Придя из ванной, он опять взгромоздился на тахту, заложил руки за голову.
— Ты читал статью в «Нью-Йорк Таймс», касающуюся мошенничества в системе вэлфера. Оказывается, существуют жулики, зарегистрированные на вэлфер-пособии в десятке штатов сразу. Ты представляешь, какой годовой доход это представляет в сумме, Эдвард?

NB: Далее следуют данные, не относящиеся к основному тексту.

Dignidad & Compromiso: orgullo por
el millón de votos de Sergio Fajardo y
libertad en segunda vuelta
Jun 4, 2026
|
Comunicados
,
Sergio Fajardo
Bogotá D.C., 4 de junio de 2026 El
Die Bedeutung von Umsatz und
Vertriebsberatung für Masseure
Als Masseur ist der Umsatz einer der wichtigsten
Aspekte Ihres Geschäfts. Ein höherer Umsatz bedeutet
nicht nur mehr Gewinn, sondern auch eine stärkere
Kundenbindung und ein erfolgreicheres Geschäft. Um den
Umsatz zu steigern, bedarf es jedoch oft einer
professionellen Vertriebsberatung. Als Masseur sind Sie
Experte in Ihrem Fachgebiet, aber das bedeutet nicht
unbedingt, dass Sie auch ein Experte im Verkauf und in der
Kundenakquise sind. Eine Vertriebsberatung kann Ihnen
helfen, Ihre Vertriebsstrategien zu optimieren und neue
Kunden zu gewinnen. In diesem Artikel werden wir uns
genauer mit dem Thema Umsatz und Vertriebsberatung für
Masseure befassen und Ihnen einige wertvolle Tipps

Я подумал, что одинокий на вэлфере может получать около трех сотен долларов в месяц. Умножив на десять штатов, получаем три тысячи в месяц, тридцать шесть тысяч в год. Я бы от таких денег не отказался, но гигантским мошенничеством не назовешь…
— В любой области человеческой деятельности существуют мошенничества. — Я промолчал. — Половина пуэрториканских семей в Нью-Йорке получают вэлфер, — продолжал он.
— Да, — согласился я из-под потолка, — зато вторая половина работает за два пятьдесят в час. Таким образом, платя половине пуэрториканцев во много раз меньше, ваша социальная система содержит вторую половину пуэрториканского населения, тех, кто на вэлфере, и еще прикарманивает себе существенную разницу.
«Ты, толстый пиздюк, — подумал я, но не сказал, — слово в слово повторяешь разговорчики богатых старух, которые можно услышать в дневные часы в автобусе, взбирающемся по Пятой авеню…»
— А что они могут! — вскричала Леночка Клюгэ, высушившая волосы и теперь начесывающая их. — Что они умеют, эти твои пуэрториканцы, Лимонов, чтобы им платить больше 2.50?! Они выполняют черную работу. Я видела, их толпы катают по Фэшэн-авеню телеги с тканями и готовым платьем.
— А что умеют стопроцентные, так сказать, американцы, члены юниона грузчиков, которые за ту же самую работу получают десять, двенадцать и даже пятнадцать долларов в час?